Darwinweb

Using INNER JOINs to Simplify Conditions

July 6, 2007     

In my quest to squeeze every ounce of power out of ActiveRecord’s querying abilities, the INNER JOIN has really brought a lot to the table. Consider the following schema:

class Album < ActiveRecord::Base
  has_many :photos
end

class Photo < ActiveRecord::Base
  belongs_to :album
end

Now say you want to search for only the albums that have photos. You could do something like this:

Album.find(:all, :include => :photos, :conditions => '`photos`.id IS NOT NULL')

Of course, that depends on the joins from the eager-loading, so it won’t work if you drop the :include option. It also doesn’t work with hash-based conditions, which I’m a huge advocate of for merge-friendliness.

One way to tackle the first issues is by adding an extra LEFT JOIN that adds the necessary column for use by the :conditions. Like so:

Album.find(:all, :joins => "LEFT JOIN `photos` ON `photos`.property_id = `properties`.id", :conditions => '`photos`.id IS NOT NULL')

But a better solution is an INNER JOIN which automatically drops any rows not matching the ON condition:

Album.find(:all, :joins => 'INNER JOIN `photos` ON `photos`.property_id = `properties`.id')

If you also :include => :photos this will result in a name conflict, which is easily solved by aliasing the table name:

Album.find(:all, :include => :photos, :joins => 'INNER JOIN `photos` AS my_photos ON my_photos.property_id = `properties`.id')

As of Rails 1.2.3 this will not work as expected if you add a :limit clause, as explained in my previous article about advanced search. However, this issue is resolved in recent versions of edge Rails, and so it will be fully functional out of the box in Rails 2.0.

It’s also worth noting that this technique can be applied much more generally. The ON clause of the INNER JOIN can contain any other conditions you wish to apply. For instance, if you wanted to fetch the properties of the first 5 photos of the database, you could do:

Album.find(:all, :joins => 'INNER JOIN `photos` ON `photos`.property_id = `properties`.id' AND `photos`.id IN (1,2,3,4,5))

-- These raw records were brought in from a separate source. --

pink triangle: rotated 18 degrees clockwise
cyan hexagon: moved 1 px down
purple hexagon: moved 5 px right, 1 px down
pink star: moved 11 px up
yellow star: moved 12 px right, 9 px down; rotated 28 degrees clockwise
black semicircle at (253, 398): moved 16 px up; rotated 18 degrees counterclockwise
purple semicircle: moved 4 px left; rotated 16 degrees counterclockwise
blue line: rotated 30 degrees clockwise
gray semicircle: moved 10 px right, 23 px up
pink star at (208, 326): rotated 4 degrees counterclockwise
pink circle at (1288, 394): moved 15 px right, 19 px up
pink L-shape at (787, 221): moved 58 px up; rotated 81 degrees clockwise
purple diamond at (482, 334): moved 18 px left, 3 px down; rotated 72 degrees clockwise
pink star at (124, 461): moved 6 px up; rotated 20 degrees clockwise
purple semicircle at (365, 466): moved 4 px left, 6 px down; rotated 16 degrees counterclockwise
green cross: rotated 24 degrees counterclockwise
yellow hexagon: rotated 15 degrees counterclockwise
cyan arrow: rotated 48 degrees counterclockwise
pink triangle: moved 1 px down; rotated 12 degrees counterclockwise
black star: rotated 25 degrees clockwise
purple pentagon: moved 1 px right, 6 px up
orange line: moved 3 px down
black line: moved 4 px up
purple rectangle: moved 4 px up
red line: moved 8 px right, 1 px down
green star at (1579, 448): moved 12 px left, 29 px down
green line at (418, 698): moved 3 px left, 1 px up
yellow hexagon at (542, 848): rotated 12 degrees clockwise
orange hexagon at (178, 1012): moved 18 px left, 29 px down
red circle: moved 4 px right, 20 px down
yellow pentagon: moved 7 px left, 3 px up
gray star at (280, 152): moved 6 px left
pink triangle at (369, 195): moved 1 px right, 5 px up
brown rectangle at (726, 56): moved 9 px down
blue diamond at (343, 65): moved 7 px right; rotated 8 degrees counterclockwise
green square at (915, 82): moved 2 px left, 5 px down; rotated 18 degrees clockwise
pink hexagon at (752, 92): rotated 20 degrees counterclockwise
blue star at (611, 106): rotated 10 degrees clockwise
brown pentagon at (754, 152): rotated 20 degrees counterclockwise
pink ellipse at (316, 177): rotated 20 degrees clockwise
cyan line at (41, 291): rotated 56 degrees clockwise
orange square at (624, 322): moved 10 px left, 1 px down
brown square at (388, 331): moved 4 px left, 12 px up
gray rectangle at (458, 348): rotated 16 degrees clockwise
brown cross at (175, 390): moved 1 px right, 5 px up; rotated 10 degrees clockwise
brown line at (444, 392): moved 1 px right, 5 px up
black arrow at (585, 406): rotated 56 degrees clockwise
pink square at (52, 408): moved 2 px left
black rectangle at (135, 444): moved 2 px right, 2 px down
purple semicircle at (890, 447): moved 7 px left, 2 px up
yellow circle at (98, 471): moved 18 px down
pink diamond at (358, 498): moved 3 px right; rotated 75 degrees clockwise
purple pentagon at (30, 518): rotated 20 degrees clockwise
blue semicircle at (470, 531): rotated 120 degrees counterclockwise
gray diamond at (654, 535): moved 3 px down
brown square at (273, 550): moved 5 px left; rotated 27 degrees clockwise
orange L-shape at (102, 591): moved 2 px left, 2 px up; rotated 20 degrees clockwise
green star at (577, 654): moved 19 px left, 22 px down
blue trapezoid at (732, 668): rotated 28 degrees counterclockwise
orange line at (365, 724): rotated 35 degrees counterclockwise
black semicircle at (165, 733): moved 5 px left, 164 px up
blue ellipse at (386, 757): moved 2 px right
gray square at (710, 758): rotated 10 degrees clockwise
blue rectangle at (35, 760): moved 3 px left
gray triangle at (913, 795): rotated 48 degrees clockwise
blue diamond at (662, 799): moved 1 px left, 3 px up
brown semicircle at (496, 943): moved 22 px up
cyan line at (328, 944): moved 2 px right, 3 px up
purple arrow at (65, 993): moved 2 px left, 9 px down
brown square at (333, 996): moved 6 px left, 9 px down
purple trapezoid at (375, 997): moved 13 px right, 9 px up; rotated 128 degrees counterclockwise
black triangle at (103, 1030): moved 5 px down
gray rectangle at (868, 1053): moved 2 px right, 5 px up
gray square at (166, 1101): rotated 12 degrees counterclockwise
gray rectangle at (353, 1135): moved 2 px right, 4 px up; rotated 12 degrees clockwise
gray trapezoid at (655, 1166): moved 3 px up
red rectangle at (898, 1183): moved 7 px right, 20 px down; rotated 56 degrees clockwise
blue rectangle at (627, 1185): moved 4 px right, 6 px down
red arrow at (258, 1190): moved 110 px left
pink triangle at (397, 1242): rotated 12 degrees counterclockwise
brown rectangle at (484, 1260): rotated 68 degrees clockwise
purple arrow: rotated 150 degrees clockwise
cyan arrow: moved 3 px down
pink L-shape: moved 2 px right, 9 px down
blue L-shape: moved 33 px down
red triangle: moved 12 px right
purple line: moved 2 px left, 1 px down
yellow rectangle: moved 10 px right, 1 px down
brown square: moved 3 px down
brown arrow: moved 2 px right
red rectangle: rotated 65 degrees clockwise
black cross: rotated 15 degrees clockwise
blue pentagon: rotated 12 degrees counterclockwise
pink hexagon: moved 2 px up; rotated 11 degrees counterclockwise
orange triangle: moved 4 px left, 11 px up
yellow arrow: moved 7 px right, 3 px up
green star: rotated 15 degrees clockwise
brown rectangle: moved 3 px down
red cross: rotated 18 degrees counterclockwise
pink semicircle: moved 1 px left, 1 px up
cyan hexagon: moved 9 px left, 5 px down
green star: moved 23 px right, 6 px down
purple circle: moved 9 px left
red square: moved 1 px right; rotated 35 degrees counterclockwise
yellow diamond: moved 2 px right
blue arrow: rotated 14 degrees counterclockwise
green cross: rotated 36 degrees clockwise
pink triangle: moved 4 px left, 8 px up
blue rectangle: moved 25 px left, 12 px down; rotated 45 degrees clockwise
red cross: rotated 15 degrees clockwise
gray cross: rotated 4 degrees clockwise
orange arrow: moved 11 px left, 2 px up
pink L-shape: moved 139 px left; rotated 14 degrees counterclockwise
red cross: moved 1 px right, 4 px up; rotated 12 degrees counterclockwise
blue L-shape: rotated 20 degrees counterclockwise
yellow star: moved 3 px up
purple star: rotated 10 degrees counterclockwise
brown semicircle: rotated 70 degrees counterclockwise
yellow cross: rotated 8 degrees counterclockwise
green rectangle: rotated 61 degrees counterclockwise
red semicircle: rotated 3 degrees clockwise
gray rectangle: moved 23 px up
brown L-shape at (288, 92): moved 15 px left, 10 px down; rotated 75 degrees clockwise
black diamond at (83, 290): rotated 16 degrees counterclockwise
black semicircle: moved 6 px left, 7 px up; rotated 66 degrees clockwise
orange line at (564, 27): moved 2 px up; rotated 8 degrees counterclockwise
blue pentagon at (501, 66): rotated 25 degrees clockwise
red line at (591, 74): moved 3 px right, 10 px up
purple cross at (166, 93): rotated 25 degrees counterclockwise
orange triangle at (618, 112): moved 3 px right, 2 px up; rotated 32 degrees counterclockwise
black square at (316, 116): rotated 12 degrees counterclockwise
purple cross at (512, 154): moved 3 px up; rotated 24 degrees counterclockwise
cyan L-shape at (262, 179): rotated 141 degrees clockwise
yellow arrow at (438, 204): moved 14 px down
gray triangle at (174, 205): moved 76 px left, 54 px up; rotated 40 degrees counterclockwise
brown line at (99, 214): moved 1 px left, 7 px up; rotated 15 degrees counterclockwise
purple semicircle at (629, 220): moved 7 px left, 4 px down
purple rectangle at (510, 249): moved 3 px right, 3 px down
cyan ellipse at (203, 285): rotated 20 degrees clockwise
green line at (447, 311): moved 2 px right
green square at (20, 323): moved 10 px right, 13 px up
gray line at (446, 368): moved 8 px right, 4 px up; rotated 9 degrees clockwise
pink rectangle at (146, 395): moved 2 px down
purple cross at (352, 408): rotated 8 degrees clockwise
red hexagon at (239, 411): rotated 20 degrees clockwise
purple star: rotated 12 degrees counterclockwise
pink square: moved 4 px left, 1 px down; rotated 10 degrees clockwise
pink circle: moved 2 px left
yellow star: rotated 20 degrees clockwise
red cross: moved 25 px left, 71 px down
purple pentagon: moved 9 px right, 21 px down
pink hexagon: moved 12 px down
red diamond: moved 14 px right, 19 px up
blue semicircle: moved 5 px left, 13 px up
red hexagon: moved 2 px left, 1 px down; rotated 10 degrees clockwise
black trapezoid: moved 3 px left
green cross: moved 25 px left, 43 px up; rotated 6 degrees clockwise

You could even include conditions that have nothing to do with the joined table, which would probably be bad form, but it’s legal SQL, and it could come in handy for certain situations where setting up your :conditions might otherwise be very difficult.

Important caveat

When you add :joins to an ActiveRecord query, it doesn’t change the :select clause automatically. It will continue to SELECT * which will cause all the JOINed columns to be returned as well. Sometimes this is handy, but usually it’s a nightmare because the joined attributes clobber the real ones. Most notably id exists in most tables, so it’s always clobbering your actual attributes. This breaks links in your results pages, and things can get really nasty if you save one of these bogus objects back to the database.

If you are eager loading anything than ActiveRecord takes care of everything nicely behind the scenes by being very explicit with it’s SELECTing. But if you are just doing raw :joins with no :include then there is potential for some real headaches.